_Goal of the exercise_
Every entry is to be set down a second time, precisely as written.

Items from a dataset
***

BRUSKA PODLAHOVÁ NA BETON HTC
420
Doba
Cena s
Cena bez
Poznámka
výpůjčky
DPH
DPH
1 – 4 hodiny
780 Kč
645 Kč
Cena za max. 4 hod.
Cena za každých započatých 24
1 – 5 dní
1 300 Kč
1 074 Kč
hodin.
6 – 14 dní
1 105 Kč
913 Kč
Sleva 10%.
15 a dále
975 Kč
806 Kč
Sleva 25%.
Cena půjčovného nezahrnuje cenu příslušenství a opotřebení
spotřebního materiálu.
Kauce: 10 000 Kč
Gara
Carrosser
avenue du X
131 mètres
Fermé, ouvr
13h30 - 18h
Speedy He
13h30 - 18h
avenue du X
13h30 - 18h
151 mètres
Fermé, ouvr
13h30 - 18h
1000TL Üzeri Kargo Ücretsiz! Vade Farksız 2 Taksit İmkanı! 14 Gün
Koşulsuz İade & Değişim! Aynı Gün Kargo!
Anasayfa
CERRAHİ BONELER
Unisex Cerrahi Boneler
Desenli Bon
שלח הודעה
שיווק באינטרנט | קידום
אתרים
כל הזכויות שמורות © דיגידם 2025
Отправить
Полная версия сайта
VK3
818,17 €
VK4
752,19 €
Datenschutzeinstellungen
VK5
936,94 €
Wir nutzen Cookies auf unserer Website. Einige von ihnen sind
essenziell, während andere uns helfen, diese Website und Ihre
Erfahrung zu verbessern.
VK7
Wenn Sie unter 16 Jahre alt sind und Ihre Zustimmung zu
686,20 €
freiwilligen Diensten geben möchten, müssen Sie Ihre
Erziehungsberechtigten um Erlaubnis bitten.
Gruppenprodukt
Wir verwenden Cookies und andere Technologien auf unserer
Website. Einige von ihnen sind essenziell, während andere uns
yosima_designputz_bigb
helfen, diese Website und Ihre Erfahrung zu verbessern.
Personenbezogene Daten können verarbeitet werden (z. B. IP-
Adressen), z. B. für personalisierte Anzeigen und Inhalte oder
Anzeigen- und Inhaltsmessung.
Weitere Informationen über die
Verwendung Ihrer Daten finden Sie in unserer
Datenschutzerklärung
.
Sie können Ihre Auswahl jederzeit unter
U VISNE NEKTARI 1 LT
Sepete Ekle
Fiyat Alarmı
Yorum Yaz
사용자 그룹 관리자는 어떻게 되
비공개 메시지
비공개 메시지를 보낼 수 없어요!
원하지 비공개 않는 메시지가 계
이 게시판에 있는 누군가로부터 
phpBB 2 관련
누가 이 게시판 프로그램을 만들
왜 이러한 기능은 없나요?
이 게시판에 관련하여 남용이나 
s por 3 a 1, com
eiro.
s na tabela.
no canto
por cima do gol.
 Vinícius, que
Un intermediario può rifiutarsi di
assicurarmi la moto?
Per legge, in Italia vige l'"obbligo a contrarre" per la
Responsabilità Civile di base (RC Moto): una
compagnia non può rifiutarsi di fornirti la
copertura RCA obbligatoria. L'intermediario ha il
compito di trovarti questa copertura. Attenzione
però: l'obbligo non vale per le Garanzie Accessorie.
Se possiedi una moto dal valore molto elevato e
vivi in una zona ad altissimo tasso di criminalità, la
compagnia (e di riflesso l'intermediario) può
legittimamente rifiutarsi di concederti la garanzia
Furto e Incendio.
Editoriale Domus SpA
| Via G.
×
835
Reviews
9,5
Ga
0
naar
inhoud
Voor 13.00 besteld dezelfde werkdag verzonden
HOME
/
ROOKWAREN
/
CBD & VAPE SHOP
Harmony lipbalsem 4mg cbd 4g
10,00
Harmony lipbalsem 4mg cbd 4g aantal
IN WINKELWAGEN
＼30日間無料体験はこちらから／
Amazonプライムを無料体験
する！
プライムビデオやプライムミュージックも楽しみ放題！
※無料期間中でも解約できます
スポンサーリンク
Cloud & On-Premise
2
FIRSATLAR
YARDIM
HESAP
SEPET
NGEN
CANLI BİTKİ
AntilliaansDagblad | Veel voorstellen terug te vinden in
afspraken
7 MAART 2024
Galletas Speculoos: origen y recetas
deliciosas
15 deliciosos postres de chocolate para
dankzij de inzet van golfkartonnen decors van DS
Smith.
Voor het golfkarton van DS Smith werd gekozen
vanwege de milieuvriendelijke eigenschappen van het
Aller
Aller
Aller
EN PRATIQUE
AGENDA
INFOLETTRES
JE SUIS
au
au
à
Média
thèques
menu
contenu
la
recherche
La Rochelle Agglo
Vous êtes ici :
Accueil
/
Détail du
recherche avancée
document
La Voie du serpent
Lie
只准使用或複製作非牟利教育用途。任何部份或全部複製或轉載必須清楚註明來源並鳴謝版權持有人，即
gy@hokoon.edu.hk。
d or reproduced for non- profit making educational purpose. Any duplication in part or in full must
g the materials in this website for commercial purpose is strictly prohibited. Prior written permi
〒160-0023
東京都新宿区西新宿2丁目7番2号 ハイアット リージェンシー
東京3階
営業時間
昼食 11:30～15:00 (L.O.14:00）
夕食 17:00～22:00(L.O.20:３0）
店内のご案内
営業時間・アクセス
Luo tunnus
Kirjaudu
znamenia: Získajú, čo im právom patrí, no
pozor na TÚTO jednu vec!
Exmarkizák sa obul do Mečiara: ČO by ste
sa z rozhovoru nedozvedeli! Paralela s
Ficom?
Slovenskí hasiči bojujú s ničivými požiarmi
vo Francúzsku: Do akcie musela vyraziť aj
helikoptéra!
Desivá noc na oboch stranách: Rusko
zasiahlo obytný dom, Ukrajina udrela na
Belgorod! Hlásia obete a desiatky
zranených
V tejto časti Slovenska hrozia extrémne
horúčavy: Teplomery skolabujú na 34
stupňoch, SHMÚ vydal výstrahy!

***

_Task solution_
BRUSKA PODLAHOVÁ NA BETON HTC
420
Doba
Cena s
Cena bez
Poznámka
výpůjčky
DPH
DPH
1 – 4 hodiny
780 Kč
645 Kč
Cena za max. 4 hod.
Cena za každých započatých 24
1 – 5 dní
1 300 Kč
1 074 Kč
hodin.
6 – 14 dní
1 105 Kč
913 Kč
Sleva 10%.
15 a dále
975 Kč
806 Kč
Sleva 25%.
Cena půjčovného nezahrnuje cenu příslušenství a opotřebení
spotřebního materiálu.
Kauce: 10 000 Kč
Gara
Carrosser
avenue du X
131 mètres
Fermé, ouvr
13h30 - 18h
Speedy He
13h30 - 18h
avenue du X
13h30 - 18h
151 mètres
Fermé, ouvr
13h30 - 18h
1000TL Üzeri Kargo Ücretsiz! Vade Farksız 2 Taksit İmkanı! 14 Gün
Koşulsuz İade & Değişim! Aynı Gün Kargo!
Anasayfa
CERRAHİ BONELER
Unisex Cerrahi Boneler
Desenli Bon
שלח הודעה
שיווק באינטרנט | קידום
אתרים
כל הזכויות שמורות © דיגידם 2025
Отправить
Полная версия сайта
VK3
818,17 €
VK4
752,19 €
Datenschutzeinstellungen
VK5
936,94 €
Wir nutzen Cookies auf unserer Website. Einige von ihnen sind
essenziell, während andere uns helfen, diese Website und Ihre
Erfahrung zu verbessern.
VK7
Wenn Sie unter 16 Jahre alt sind und Ihre Zustimmung zu
686,20 €
freiwilligen Diensten geben möchten, müssen Sie Ihre
Erziehungsberechtigten um Erlaubnis bitten.
Gruppenprodukt
Wir verwenden Cookies und andere Technologien auf unserer
Website. Einige von ihnen sind essenziell, während andere uns
yosima_designputz_bigb
helfen, diese Website und Ihre Erfahrung zu verbessern.
Personenbezogene Daten können verarbeitet werden (z. B. IP-
Adressen), z. B. für personalisierte Anzeigen und Inhalte oder
Anzeigen- und Inhaltsmessung.
Weitere Informationen über die
Verwendung Ihrer Daten finden Sie in unserer
Datenschutzerklärung
.
Sie können Ihre Auswahl jederzeit unter
U VISNE NEKTARI 1 LT
Sepete Ekle
Fiyat Alarmı
Yorum Yaz
사용자 그룹 관리자는 어떻게 되
비공개 메시지
비공개 메시지를 보낼 수 없어요!
원하지 비공개 않는 메시지가 계
이 게시판에 있는 누군가로부터 
phpBB 2 관련
누가 이 게시판 프로그램을 만들
왜 이러한 기능은 없나요?
이 게시판에 관련하여 남용이나 
s por 3 a 1, com
eiro.
s na tabela.
no canto
por cima do gol.
 Vinícius, que
Un intermediario può rifiutarsi di
assicurarmi la moto?
Per legge, in Italia vige l'"obbligo a contrarre" per la
Responsabilità Civile di base (RC Moto): una
compagnia non può rifiutarsi di fornirti la
copertura RCA obbligatoria. L'intermediario ha il
compito di trovarti questa copertura. Attenzione
però: l'obbligo non vale per le Garanzie Accessorie.
Se possiedi una moto dal valore molto elevato e
vivi in una zona ad altissimo tasso di criminalità, la
compagnia (e di riflesso l'intermediario) può
legittimamente rifiutarsi di concederti la garanzia
Furto e Incendio.
Editoriale Domus SpA
| Via G.
×
835
Reviews
9,5
Ga
0
naar
inhoud
Voor 13.00 besteld dezelfde werkdag verzonden
HOME
/
ROOKWAREN
/
CBD & VAPE SHOP
Harmony lipbalsem 4mg cbd 4g
10,00
Harmony lipbalsem 4mg cbd 4g aantal
IN WINKELWAGEN
＼30日間無料体験はこちらから／
Amazonプライムを無料体験
する！
プライムビデオやプライムミュージックも楽しみ放題！
※無料期間中でも解約できます
スポンサーリンク
Cloud & On-Premise
2
FIRSATLAR
YARDIM
HESAP
SEPET
NGEN
CANLI BİTKİ
AntilliaansDagblad | Veel voorstellen terug te vinden in
afspraken
7 MAART 2024
Galletas Speculoos: origen y recetas
deliciosas
15 deliciosos postres de chocolate para
dankzij de inzet van golfkartonnen decors van DS
Smith.
Voor het golfkarton van DS Smith werd gekozen
vanwege de milieuvriendelijke eigenschappen van het
Aller
Aller
Aller
EN PRATIQUE
AGENDA
INFOLETTRES
JE SUIS
au
au
à
Média
thèques
menu
contenu
la
recherche
La Rochelle Agglo
Vous êtes ici :
Accueil
/
Détail du
recherche avancée
document
La Voie du serpent
Lie
只准使用或複製作非牟利教育用途。任何部份或全部複製或轉載必須清楚註明來源並鳴謝版權持有人，即
gy@hokoon.edu.hk。
d or reproduced for non- profit making educational purpose. Any duplication in part or in full must
g the materials in this website for commercial purpose is strictly prohibited. Prior written permi
〒160-0023
東京都新宿区西新宿2丁目7番2号 ハイアット リージェンシー
東京3階
営業時間
昼食 11:30～15:00 (L.O.14:00）
夕食 17:00～22:00(L.O.20:３0）
店内のご案内
営業時間・アクセス
Luo tunnus
Kirjaudu
znamenia: Získajú, čo im právom patrí, no
pozor na TÚTO jednu vec!
Exmarkizák sa obul do Mečiara: ČO by ste
sa z rozhovoru nedozvedeli! Paralela s
Ficom?
Slovenskí hasiči bojujú s ničivými požiarmi
vo Francúzsku: Do akcie musela vyraziť aj
helikoptéra!
Desivá noc na oboch stranách: Rusko
zasiahlo obytný dom, Ukrajina udrela na
Belgorod! Hlásia obete a desiatky
zranených
V tejto časti Slovenska hrozia extrémne
horúčavy: Teplomery skolabujú na 34
stupňoch, SHMÚ vydal výstrahy!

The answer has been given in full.